Everyone’s still talking about Tuesday’s State of the Union Show, but what about the state of those who attended the State of the Union and made up what’s known in the business as the live audience? We were frankly alarmed by what we saw. Let’s just say there were many in the crowd who just don’t seem to be getting older and healthier.
For starters, Joe Biden looked gaunt. Has the president’s pet veep not been eating? When last spotted that night he was wet-eyed, brushing away tears. This was after the evening’s main speaker said Joe would be in charge of new job-retraining efforts in partnership with our community colleges. There he is, wanting to run for president, and he’s been told to go back to junior college. You would cry too if it happened to you.
Then we noticed Harry Reid, and let’s just say he displayed none of Dick Durbin’s ebullience. He appeared pained. What is going on? He never smiles these days. The pressure of being Harry Reid is destroying him.
Michelle had some nice guests with her in the balcony. To her left was a home-owning woman who is about to lose her unemployment benefits but who looked much more middle class than the penurious middle class the evening’s main speaker is creating. To that woman’s left was Dr. Jill Biden, who increasingly is being taken as her husband’s daughter. One question that arises: given Michelle’s and Dr. Jill’s connections, couldn’t they help find the unemployed woman between them a mortgage-paying job? Even at the 77 percent rate? Just asking.
The evening’s sports-gender star was Jason Collins. He was up there near Michelle as well.
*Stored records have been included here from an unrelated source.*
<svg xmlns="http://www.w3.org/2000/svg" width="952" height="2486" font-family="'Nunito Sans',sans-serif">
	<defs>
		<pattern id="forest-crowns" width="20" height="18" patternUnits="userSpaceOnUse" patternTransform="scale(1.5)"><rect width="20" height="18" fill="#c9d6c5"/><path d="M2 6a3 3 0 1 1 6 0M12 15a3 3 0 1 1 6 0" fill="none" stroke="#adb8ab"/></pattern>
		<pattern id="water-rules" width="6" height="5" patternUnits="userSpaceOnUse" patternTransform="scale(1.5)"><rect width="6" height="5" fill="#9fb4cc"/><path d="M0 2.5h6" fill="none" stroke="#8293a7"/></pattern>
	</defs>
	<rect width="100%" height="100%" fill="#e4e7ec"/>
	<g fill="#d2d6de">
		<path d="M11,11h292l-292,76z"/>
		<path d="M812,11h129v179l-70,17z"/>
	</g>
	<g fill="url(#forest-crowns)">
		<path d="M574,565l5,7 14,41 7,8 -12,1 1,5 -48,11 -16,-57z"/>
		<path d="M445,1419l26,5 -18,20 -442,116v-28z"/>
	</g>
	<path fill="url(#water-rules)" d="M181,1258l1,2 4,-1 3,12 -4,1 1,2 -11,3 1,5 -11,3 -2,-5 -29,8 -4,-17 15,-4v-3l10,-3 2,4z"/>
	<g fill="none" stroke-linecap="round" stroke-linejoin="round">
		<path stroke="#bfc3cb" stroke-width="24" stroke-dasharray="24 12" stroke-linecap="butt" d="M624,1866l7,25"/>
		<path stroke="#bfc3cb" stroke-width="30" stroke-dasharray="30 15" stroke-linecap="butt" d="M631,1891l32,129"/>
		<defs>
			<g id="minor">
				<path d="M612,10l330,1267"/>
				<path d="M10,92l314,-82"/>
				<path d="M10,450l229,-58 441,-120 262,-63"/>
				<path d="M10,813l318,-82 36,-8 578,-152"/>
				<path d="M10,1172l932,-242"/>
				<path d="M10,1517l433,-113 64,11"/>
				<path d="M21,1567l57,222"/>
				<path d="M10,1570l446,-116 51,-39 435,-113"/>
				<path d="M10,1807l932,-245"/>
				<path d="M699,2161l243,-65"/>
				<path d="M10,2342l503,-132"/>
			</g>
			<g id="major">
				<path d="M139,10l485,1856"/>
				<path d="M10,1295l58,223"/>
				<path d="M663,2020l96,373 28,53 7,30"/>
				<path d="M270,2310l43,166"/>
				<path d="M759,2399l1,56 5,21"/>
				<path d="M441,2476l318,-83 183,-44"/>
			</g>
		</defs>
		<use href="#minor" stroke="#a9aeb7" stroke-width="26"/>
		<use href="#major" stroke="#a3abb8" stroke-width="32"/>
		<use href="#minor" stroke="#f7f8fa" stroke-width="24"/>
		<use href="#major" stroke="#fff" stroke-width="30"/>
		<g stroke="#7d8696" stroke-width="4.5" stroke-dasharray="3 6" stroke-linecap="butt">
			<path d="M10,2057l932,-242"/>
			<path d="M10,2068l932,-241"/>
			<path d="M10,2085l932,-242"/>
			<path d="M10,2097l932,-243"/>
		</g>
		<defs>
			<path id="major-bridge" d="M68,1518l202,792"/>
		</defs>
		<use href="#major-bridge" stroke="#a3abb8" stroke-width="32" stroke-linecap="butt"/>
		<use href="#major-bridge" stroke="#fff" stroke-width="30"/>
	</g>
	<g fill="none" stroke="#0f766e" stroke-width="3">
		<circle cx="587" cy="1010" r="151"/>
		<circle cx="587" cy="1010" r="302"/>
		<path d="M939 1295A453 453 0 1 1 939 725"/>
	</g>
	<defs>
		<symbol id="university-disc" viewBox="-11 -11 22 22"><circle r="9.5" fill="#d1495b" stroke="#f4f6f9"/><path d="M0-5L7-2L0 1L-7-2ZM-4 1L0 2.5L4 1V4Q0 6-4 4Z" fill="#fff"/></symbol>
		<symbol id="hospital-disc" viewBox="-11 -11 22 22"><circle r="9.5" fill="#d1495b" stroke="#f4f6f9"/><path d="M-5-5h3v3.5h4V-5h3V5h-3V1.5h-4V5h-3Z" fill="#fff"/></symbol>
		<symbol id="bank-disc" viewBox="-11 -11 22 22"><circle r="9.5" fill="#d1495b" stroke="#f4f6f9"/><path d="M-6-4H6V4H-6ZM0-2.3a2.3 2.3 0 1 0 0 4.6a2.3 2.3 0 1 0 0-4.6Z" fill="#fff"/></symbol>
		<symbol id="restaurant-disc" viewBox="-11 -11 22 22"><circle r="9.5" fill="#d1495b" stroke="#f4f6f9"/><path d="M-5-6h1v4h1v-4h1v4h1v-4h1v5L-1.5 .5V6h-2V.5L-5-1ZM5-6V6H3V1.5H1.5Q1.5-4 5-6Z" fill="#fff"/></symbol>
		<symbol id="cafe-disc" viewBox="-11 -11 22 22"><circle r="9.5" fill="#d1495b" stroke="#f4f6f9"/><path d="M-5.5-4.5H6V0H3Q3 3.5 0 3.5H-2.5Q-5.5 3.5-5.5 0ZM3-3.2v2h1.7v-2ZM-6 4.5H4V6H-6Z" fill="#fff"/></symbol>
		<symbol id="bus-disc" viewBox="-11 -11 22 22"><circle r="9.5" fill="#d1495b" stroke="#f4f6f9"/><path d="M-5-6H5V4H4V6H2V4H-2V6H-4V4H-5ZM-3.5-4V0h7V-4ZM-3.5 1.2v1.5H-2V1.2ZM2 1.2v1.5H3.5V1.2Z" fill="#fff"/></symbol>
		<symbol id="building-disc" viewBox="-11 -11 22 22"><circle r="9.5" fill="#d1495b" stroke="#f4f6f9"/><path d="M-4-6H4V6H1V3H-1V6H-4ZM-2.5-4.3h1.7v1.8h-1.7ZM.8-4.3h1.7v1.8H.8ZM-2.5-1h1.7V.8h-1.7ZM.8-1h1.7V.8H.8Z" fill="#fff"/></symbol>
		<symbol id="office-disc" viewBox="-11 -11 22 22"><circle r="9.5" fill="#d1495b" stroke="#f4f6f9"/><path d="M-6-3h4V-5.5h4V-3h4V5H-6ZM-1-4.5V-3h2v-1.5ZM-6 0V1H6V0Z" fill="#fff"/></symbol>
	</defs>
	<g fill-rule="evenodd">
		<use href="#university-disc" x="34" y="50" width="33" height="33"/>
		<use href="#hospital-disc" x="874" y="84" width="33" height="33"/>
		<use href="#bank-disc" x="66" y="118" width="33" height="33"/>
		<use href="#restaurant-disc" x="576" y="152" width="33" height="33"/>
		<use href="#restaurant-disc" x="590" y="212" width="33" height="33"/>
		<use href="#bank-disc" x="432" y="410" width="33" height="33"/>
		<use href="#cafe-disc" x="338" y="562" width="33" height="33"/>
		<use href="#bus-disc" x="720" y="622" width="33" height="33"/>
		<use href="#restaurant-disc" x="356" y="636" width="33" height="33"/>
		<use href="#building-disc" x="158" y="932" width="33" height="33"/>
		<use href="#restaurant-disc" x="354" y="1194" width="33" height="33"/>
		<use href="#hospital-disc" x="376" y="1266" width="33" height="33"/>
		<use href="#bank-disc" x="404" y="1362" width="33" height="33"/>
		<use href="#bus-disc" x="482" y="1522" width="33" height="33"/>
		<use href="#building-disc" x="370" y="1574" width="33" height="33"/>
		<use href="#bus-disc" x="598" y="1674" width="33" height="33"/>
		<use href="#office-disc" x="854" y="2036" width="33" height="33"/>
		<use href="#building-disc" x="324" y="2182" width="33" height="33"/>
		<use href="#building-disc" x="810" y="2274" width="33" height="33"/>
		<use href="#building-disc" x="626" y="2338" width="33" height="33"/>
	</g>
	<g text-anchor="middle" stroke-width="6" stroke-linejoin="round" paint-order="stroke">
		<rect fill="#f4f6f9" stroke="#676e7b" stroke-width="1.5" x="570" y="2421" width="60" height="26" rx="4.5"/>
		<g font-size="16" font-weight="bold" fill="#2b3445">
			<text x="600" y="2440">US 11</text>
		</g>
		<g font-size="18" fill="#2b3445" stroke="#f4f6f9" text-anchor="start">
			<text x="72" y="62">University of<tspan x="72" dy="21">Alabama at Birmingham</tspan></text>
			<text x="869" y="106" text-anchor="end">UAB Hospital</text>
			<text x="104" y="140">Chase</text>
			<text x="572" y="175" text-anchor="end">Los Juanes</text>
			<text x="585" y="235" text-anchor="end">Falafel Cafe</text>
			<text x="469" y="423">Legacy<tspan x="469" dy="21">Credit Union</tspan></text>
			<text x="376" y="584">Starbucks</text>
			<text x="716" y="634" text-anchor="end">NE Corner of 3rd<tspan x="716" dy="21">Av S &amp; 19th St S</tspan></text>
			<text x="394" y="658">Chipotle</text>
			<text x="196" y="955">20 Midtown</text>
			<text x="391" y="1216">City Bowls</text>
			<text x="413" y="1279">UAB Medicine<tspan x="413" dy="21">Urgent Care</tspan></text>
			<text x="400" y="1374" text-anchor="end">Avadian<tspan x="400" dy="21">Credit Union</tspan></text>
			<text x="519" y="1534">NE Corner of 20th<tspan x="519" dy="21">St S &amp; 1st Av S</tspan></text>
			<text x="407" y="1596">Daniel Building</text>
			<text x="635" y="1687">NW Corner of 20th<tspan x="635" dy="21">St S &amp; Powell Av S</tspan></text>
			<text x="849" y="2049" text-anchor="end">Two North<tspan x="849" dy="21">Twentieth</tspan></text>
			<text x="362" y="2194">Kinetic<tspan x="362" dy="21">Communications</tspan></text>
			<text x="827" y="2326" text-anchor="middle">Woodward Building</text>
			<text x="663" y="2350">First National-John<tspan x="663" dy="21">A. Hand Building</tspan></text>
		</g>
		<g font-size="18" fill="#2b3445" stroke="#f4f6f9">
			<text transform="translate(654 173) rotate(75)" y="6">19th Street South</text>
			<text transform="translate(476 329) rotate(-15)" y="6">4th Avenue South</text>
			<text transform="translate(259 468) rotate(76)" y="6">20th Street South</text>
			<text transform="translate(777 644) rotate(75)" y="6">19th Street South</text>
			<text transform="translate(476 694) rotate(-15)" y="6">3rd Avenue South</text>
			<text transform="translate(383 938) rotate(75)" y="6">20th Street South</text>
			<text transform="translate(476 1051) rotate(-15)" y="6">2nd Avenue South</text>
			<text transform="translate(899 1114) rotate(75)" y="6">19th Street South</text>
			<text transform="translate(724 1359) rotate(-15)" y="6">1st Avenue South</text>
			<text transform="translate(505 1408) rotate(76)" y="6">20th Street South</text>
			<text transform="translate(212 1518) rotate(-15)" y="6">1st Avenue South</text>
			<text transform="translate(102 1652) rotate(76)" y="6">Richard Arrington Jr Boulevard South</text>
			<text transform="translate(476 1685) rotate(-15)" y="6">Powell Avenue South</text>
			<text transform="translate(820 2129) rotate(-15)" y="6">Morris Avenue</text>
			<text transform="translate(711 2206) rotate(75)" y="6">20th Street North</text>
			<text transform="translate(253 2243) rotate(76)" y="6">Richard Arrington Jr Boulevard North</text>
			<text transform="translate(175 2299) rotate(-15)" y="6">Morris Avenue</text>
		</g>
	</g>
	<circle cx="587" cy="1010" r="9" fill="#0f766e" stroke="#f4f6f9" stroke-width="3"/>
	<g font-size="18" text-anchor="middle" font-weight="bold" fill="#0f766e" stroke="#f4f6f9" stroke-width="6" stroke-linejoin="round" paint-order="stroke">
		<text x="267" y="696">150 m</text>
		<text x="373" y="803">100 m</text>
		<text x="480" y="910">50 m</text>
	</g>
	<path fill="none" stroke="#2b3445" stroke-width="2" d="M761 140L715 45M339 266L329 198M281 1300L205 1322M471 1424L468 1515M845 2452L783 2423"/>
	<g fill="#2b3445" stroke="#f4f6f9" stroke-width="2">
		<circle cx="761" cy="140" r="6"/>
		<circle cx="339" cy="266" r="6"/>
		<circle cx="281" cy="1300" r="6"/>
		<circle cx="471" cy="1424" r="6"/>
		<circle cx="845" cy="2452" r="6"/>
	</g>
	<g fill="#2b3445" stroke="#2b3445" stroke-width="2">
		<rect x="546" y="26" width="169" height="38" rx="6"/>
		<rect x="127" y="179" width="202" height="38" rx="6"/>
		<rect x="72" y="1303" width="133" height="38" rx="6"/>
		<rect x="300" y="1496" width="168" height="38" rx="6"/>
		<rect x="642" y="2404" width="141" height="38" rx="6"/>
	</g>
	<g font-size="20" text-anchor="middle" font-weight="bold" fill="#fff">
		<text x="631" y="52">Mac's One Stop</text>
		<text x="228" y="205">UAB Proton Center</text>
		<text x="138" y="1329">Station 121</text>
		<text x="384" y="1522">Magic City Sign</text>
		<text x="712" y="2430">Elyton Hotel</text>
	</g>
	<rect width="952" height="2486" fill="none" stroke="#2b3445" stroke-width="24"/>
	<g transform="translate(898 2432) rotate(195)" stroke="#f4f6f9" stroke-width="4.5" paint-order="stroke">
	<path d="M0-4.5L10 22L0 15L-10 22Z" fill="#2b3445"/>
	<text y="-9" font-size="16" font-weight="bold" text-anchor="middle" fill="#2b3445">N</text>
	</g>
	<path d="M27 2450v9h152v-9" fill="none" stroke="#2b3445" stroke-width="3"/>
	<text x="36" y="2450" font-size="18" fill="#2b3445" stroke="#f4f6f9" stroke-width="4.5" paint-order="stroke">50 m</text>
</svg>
If not for the TV cameras, we wouldn’t have known he was present. For some reason, the evening’s main speaker never called on him. He knew the feeling. When he came out of the locker room closet last year, he was ranked 360th among the NBA’s 360 active players. The more things change, the more they stay the same. Mr. Collins continues to ride the bench. Cruel are the dialectics of social change.
We would be remiss if we didn’t show at least one highlight from the main speaker’s performance. We liked his style when he took charge and thundered, “The debate is settled. Climate change is a fact.” So what did he mean by that, on a night of continuing record cold? Who knows? Who cares? It was warm in his limo on the drive over. He owed Al Gore a favor. He was thinking of blue Hawaii, where not bothering to think is the state’s proudest possession. Much later he talked up Obamacare, the greatest thing since apple pie with cinnamon. But if it’s so tasty, why not talk about it at the outset instead of just before the foreign policy section, by which time most viewers are in the snoring phase of their day? The debate is settled there too.
Of course, if our main speaker lauds Obamacare, we have to assume that he’s lying on this score well. Meaning, whatever is settled and a fact must be just the opposite. Which makes his signoff, “God bless you, and God bless the United States of America,” particularly curious. Was he actually conveying what the Rev. Wright used to thunder about the country we all live in?
Once the new dialectic kicks in, it becomes contagious. If we were to name Tuesday’s main speaker this week’s EOW, could that be construed as an actual endorsement? He’s termed an enemy because he’s in fact a friend? Just like Iran, which the main speaker insisted is busily eliminating its “stockpiles” of “higher level enriched uranium.” Meaning that it might be enriching those stockpiles to even higher levels.
Or to turn to the world of folk-singing, peace movements are mourning the death of Pete Seeger, he who famously sang, “If I had a hammer,” by which he meant, “If I had a hammer & sickle,” but polite people pretend that couldn’t have been the case. As the PBS NewsHour’s ever polite Jeffrey Brown put it, amid an effusive tribute to Seeger’s life, “Along the way, he joined the Communist Party, then renounced it.” A decade or two of devoted Stalinism reduced to a passing glance. Of course, in his own nervous mind Jeffrey Brown was probably being irresponsibly McCarthyite. This week’s EOW prize should steel him in that conviction. We’ll make a man of him yet.